What Is Hidradenitis Suppurativa?

Skin conditions can be incredibly stressful, especially when they cause painful, hard bumps beneath the skin's surface. While small lumps and blackheads may seem like signs of acne, there may be other reasons why such symptoms are occurring.

If you've tried to clear your skin with over-the-counter acne products unsuccessfully, you may be experiencing a painful skin condition called hidradenitis suppurativa (HS), also known as acne inversa (via WebMD). This condition affects the skin's hair follicles and sweat glands. Problems arise when pus forms beneath the skin's surface, creating pockets that can become infected and scarred as a result. With HS, bumps can occur on several different body parts and at multiple locations at once.

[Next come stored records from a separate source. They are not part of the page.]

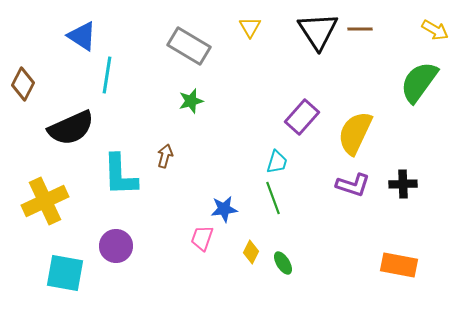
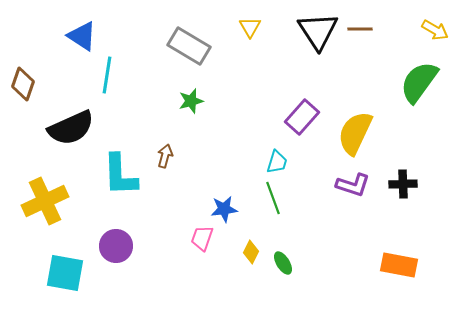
brown diamond: rotated 8 degrees counterclockwise
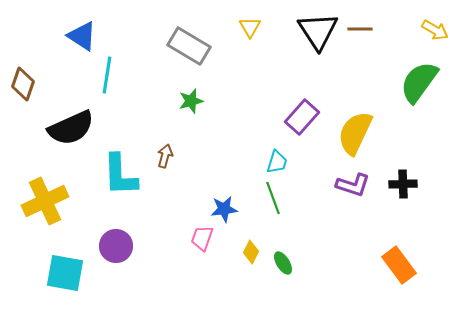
orange rectangle: rotated 42 degrees clockwise
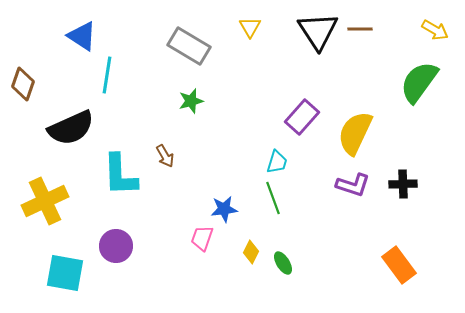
brown arrow: rotated 135 degrees clockwise
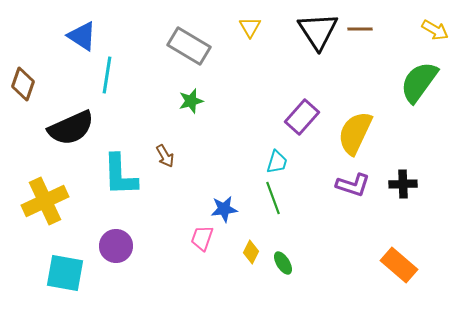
orange rectangle: rotated 12 degrees counterclockwise
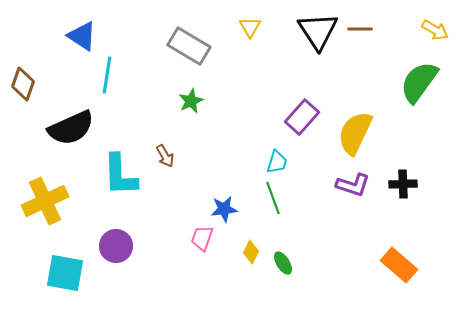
green star: rotated 10 degrees counterclockwise
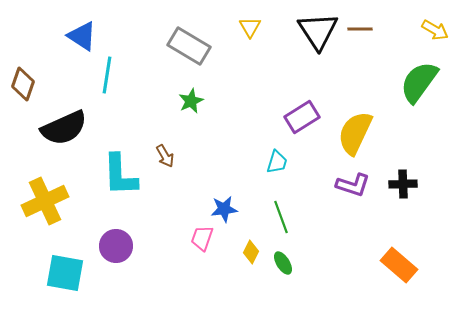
purple rectangle: rotated 16 degrees clockwise
black semicircle: moved 7 px left
green line: moved 8 px right, 19 px down
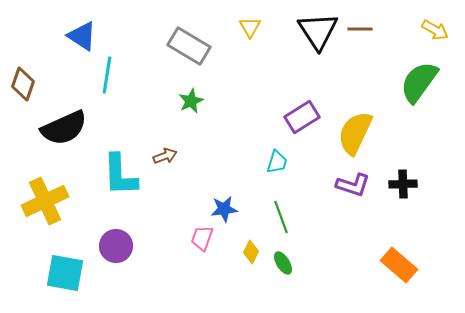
brown arrow: rotated 80 degrees counterclockwise
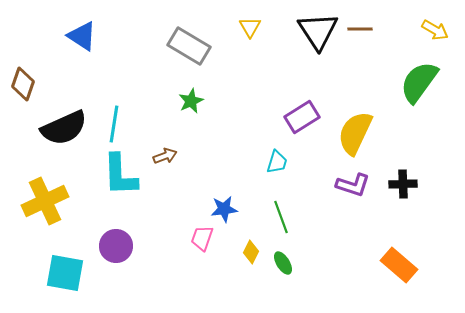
cyan line: moved 7 px right, 49 px down
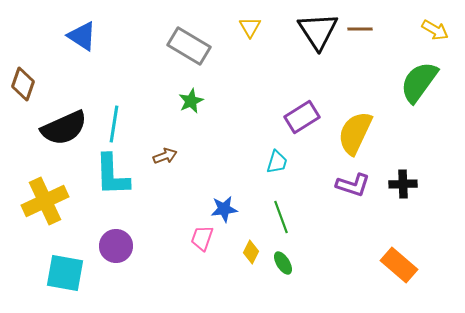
cyan L-shape: moved 8 px left
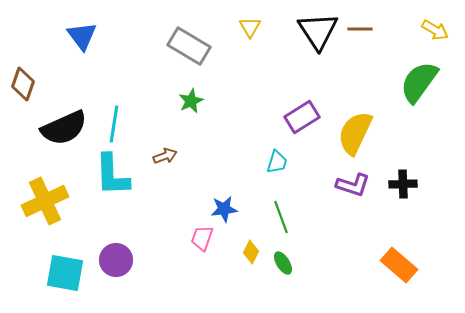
blue triangle: rotated 20 degrees clockwise
purple circle: moved 14 px down
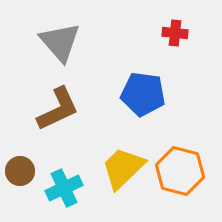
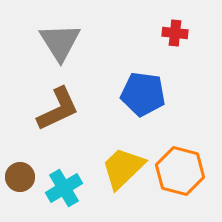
gray triangle: rotated 9 degrees clockwise
brown circle: moved 6 px down
cyan cross: rotated 6 degrees counterclockwise
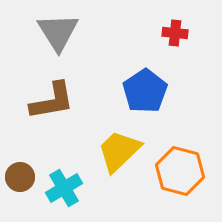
gray triangle: moved 2 px left, 10 px up
blue pentagon: moved 2 px right, 3 px up; rotated 30 degrees clockwise
brown L-shape: moved 6 px left, 8 px up; rotated 15 degrees clockwise
yellow trapezoid: moved 4 px left, 17 px up
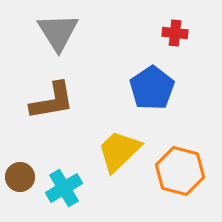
blue pentagon: moved 7 px right, 3 px up
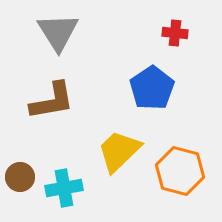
cyan cross: rotated 21 degrees clockwise
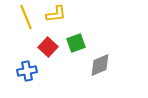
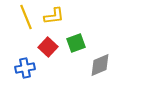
yellow L-shape: moved 2 px left, 2 px down
blue cross: moved 2 px left, 3 px up
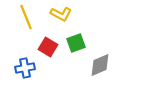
yellow L-shape: moved 7 px right, 2 px up; rotated 35 degrees clockwise
red square: rotated 12 degrees counterclockwise
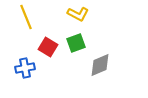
yellow L-shape: moved 17 px right
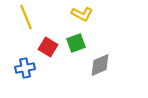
yellow L-shape: moved 4 px right
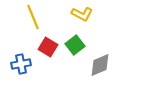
yellow line: moved 7 px right
green square: moved 1 px left, 2 px down; rotated 18 degrees counterclockwise
blue cross: moved 4 px left, 4 px up
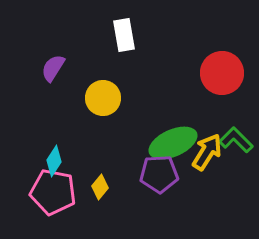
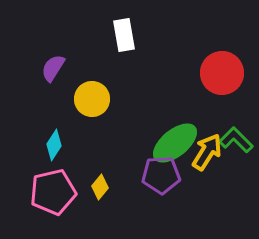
yellow circle: moved 11 px left, 1 px down
green ellipse: moved 2 px right; rotated 15 degrees counterclockwise
cyan diamond: moved 16 px up
purple pentagon: moved 2 px right, 1 px down
pink pentagon: rotated 24 degrees counterclockwise
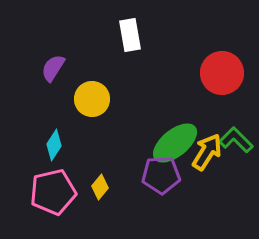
white rectangle: moved 6 px right
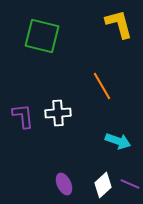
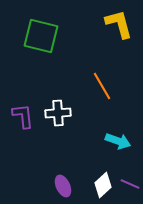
green square: moved 1 px left
purple ellipse: moved 1 px left, 2 px down
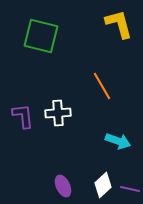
purple line: moved 5 px down; rotated 12 degrees counterclockwise
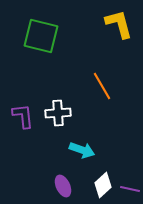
cyan arrow: moved 36 px left, 9 px down
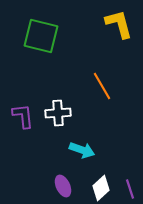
white diamond: moved 2 px left, 3 px down
purple line: rotated 60 degrees clockwise
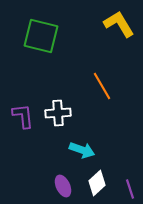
yellow L-shape: rotated 16 degrees counterclockwise
white diamond: moved 4 px left, 5 px up
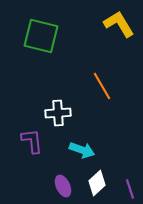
purple L-shape: moved 9 px right, 25 px down
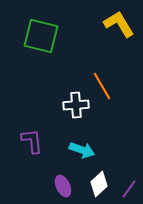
white cross: moved 18 px right, 8 px up
white diamond: moved 2 px right, 1 px down
purple line: moved 1 px left; rotated 54 degrees clockwise
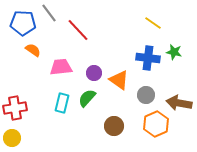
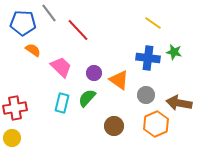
pink trapezoid: rotated 50 degrees clockwise
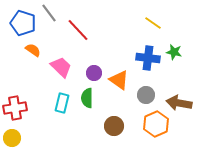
blue pentagon: rotated 15 degrees clockwise
green semicircle: rotated 42 degrees counterclockwise
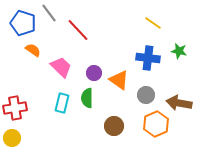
green star: moved 5 px right, 1 px up
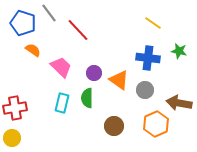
gray circle: moved 1 px left, 5 px up
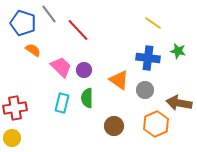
gray line: moved 1 px down
green star: moved 1 px left
purple circle: moved 10 px left, 3 px up
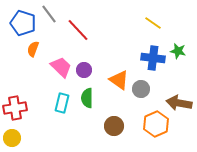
orange semicircle: moved 1 px up; rotated 105 degrees counterclockwise
blue cross: moved 5 px right
gray circle: moved 4 px left, 1 px up
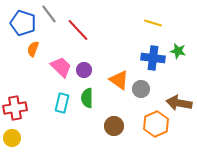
yellow line: rotated 18 degrees counterclockwise
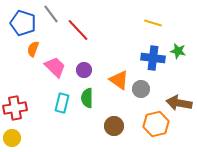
gray line: moved 2 px right
pink trapezoid: moved 6 px left
orange hexagon: rotated 10 degrees clockwise
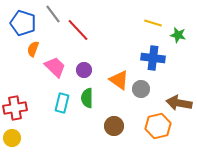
gray line: moved 2 px right
green star: moved 16 px up
orange hexagon: moved 2 px right, 2 px down
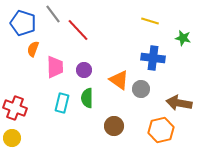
yellow line: moved 3 px left, 2 px up
green star: moved 5 px right, 3 px down
pink trapezoid: rotated 45 degrees clockwise
red cross: rotated 30 degrees clockwise
orange hexagon: moved 3 px right, 4 px down
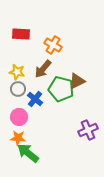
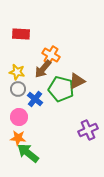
orange cross: moved 2 px left, 10 px down
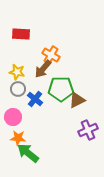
brown triangle: moved 19 px down
green pentagon: rotated 15 degrees counterclockwise
pink circle: moved 6 px left
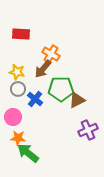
orange cross: moved 1 px up
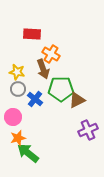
red rectangle: moved 11 px right
brown arrow: rotated 60 degrees counterclockwise
orange star: rotated 21 degrees counterclockwise
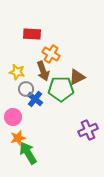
brown arrow: moved 2 px down
gray circle: moved 8 px right
brown triangle: moved 23 px up
green arrow: rotated 20 degrees clockwise
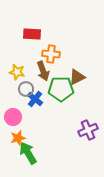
orange cross: rotated 24 degrees counterclockwise
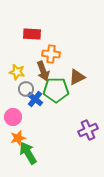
green pentagon: moved 5 px left, 1 px down
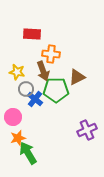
purple cross: moved 1 px left
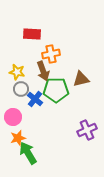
orange cross: rotated 18 degrees counterclockwise
brown triangle: moved 4 px right, 2 px down; rotated 12 degrees clockwise
gray circle: moved 5 px left
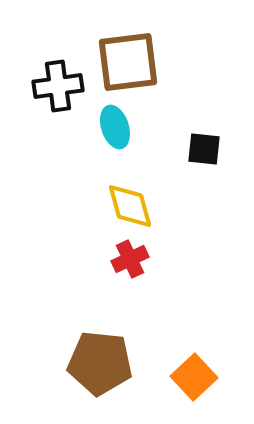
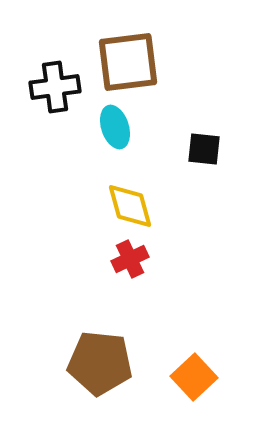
black cross: moved 3 px left, 1 px down
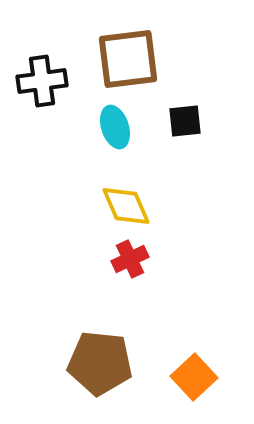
brown square: moved 3 px up
black cross: moved 13 px left, 6 px up
black square: moved 19 px left, 28 px up; rotated 12 degrees counterclockwise
yellow diamond: moved 4 px left; rotated 8 degrees counterclockwise
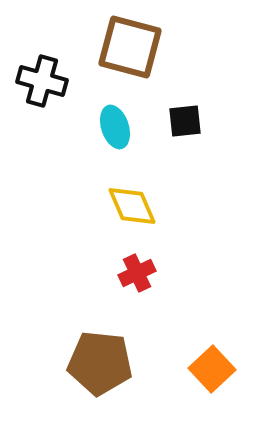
brown square: moved 2 px right, 12 px up; rotated 22 degrees clockwise
black cross: rotated 24 degrees clockwise
yellow diamond: moved 6 px right
red cross: moved 7 px right, 14 px down
orange square: moved 18 px right, 8 px up
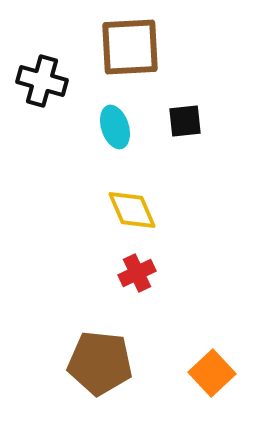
brown square: rotated 18 degrees counterclockwise
yellow diamond: moved 4 px down
orange square: moved 4 px down
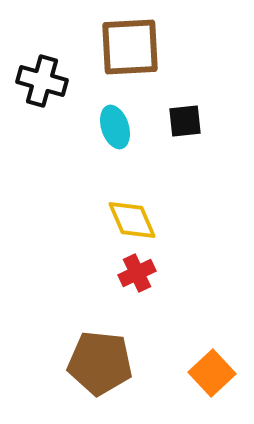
yellow diamond: moved 10 px down
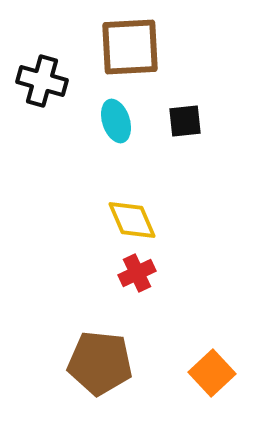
cyan ellipse: moved 1 px right, 6 px up
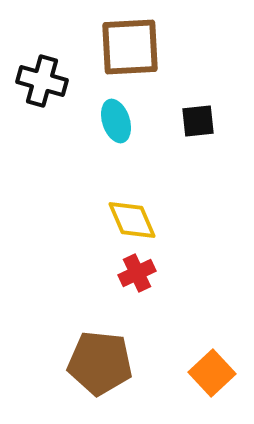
black square: moved 13 px right
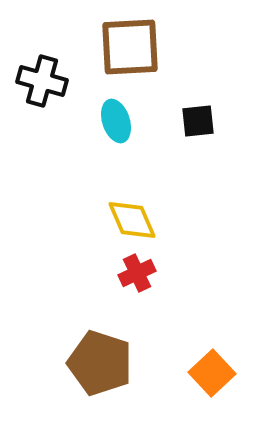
brown pentagon: rotated 12 degrees clockwise
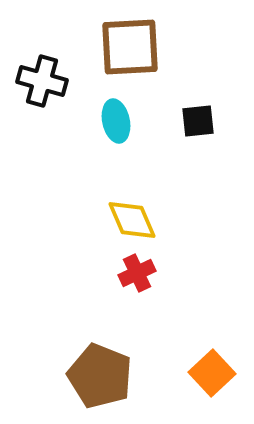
cyan ellipse: rotated 6 degrees clockwise
brown pentagon: moved 13 px down; rotated 4 degrees clockwise
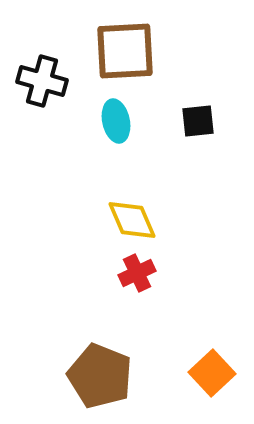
brown square: moved 5 px left, 4 px down
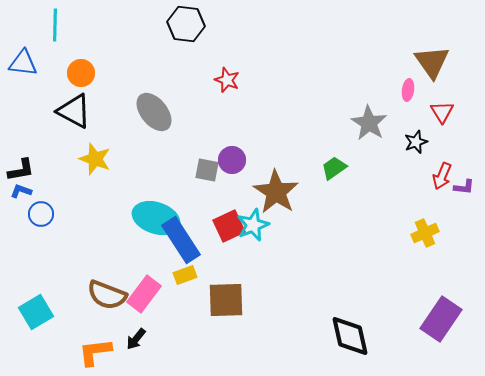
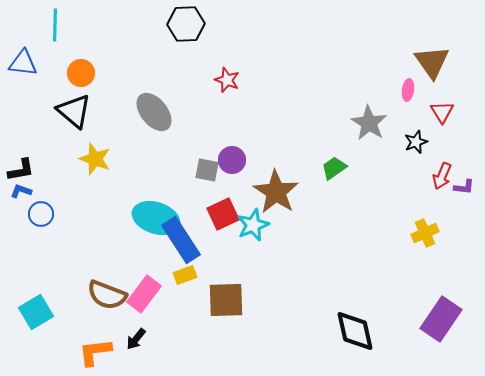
black hexagon: rotated 9 degrees counterclockwise
black triangle: rotated 12 degrees clockwise
red square: moved 6 px left, 12 px up
black diamond: moved 5 px right, 5 px up
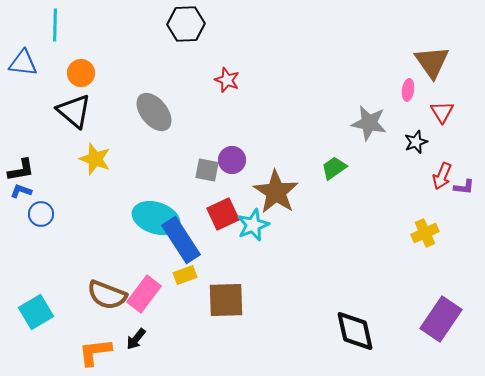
gray star: rotated 21 degrees counterclockwise
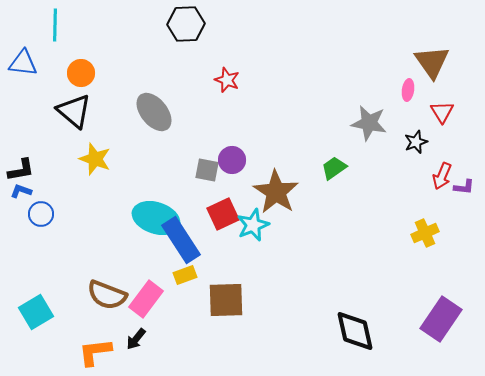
pink rectangle: moved 2 px right, 5 px down
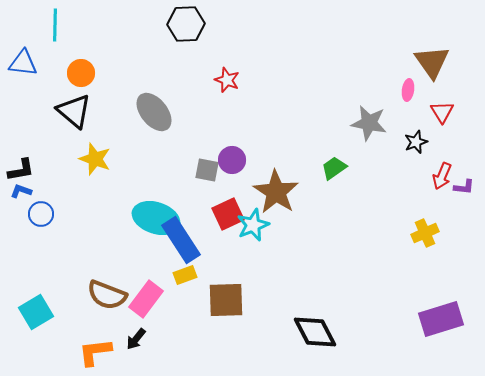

Like acne, HS often happens in one's teens and 20s. However, HS is not a result of poor hygiene, and it can last for years. It also tends to worsen over time without proper treatment, according to Mayo Clinic. Fortunately, one can take steps to improve their skin's health and mitigate the physical and emotional toll.

Treating hidradenitis suppurativa

It's important to seek medical care if you suspect you have HS. A telltale sign of the condition is where the bumps occur on the body. Often with HS, the affected skin is usually located in the underarm area, the buttocks, groin, or breasts (via Mayo Clinic). Because these are areas where skin tends to rub together, it can be painful to move. If the affected area doesn't show improvement within a couple of weeks and appears in several areas of the body at once, you may want to call your doctor.

Your doctor will likely examine your skin, discuss your symptoms, and ask about your family history, according to WebMD. If your doctor diagnosis you with HS, they will also likely determine what stage of the condition you're in, based on the severity. They may then recommend a combination of treatment options, including over-the-counter anti-inflammatory medications, topical compresses, antibiotics, corticosteroids, and even hormone therapies.